Hackers in the US have stolen data from up to 40 million credit and debit cards of shoppers who visited Target stores during the first three weeks of the holiday season.
It is the second-largest such breach reported by a US retailer.
The hackers worked at unprecedented speed, carrying out their operation from the day before Thanksgiving to last Sunday.
Target warned customers in an alert on its website on Thursday that names, payment card numbers, expiration dates and security codes had been stolen.
Target said it became aware of the problem on Sunday, but offered no immediate explanation for the four-day delay in informing customers.
Target, the third-largest US retailer, said it was working with federal law enforcement and outside experts to prevent similar attacks in the future. It did not disclose how its systems were compromised.
The retailer was alerted by credit card processors who noticed a surge in fraudulent transactions.
The timing of the breach could not have been worse for Target, coming just before the busiest period of the holiday season. Target last month lowered its profit forecast for the year.
"Most of these attacks are just a cost of doing business," said Mark Rasch, a former US prosecutor of cybercrimes.
"But an attack that's targeted against a major retailer during the peak of the Christmas season is much more than that because it undermines confidence."
Customers began to complain early on Thursday via Target's Facebook page.
"Thank you Target for nearly costing me and my wife our identities. We will never shop or purchase anything in your store again," said one posting.
"Shop at Target, become a target," remarked another. "Gee, thanks."
Investigators are still trying to understand how the attack was carried out, including whether hackers found a weakness at Target's computer network or via credit card service vendors.
Massachusetts Attorney General Martha Coakley, who headed a multistate probe into the 2007 data breach at the TJX clothing and homeware company, said in a statement that her office was talking to other attorneys general about the breach to determine whether Target had proper safeguards in place.
The TJX breach was the largest so far uncovered in the US, leading to the theft of data from more than 90 million credit cards over about 18 months.
New York Attorney General Eric Schneiderman said in a public statement that he had asked Target for more information.
A customer in California filed a class action lawsuit against the company late on Thursday, the first of what lawyers said could be many such suits.

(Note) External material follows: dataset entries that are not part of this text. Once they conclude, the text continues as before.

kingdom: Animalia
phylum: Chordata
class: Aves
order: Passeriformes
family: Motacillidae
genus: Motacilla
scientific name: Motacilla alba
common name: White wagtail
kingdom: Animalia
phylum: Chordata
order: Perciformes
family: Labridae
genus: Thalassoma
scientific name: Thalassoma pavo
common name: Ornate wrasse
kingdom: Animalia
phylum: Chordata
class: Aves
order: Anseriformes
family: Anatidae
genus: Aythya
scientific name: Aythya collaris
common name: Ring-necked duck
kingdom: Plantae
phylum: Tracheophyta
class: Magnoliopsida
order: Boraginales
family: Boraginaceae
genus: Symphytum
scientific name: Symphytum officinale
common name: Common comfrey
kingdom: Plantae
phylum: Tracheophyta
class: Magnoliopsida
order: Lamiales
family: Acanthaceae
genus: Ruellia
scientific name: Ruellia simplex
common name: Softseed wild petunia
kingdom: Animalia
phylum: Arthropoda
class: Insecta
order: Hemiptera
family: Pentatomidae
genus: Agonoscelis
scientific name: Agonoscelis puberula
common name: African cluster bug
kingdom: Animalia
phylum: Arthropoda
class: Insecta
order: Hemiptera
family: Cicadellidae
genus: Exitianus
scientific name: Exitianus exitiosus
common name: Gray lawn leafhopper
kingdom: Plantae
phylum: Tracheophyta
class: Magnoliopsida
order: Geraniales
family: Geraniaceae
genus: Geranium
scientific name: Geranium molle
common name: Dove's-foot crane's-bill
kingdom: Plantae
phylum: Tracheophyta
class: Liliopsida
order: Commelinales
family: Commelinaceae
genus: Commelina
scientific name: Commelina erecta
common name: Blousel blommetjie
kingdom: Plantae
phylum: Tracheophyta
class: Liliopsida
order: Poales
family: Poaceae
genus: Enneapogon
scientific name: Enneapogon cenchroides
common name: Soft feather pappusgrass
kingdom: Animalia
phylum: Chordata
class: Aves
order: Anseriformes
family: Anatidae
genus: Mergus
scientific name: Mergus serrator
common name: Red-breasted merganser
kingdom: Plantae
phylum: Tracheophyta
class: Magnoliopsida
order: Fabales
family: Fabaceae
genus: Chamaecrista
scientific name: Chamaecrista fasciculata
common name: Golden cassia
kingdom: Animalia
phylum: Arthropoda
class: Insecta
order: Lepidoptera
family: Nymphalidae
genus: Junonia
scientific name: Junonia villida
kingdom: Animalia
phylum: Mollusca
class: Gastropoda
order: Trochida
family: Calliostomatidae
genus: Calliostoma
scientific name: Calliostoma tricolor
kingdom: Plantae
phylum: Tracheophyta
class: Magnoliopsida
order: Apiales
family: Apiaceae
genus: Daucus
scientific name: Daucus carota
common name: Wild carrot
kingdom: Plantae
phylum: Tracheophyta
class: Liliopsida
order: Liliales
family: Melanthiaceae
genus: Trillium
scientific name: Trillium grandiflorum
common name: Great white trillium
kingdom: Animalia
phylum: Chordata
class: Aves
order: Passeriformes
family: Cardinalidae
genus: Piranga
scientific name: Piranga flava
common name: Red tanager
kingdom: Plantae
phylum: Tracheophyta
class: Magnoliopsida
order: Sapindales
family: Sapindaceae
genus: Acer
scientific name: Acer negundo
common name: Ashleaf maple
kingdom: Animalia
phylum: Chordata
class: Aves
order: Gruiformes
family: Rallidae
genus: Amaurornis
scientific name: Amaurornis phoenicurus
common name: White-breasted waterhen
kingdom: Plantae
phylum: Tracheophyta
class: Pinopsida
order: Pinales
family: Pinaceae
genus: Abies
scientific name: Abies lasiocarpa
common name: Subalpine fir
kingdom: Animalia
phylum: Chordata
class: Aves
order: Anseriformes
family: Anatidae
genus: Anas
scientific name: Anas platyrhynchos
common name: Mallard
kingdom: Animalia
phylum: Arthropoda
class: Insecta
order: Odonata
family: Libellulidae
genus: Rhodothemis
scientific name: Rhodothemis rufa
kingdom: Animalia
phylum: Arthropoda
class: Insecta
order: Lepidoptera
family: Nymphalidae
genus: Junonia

Samantha Wredberg said in a court filing that she was a regular shopper at Target and had used her credit card at a company store on December 8.
Besides seeking damages, Wredberg asked the court to certify the lawsuit as class action.
She also asked the court to explore whether "Target unreasonably delayed in notifying affected customers of the data breach".
The breach also comes at a time when Target is trying to build up its online business, which by some estimates is only 2 per cent of sales.
Carol Spieckerman, president of the retail strategy firm newmarketbuilders, said: "All consumers will hear is that Target is not a safe place to use your credit card. That impacts trust."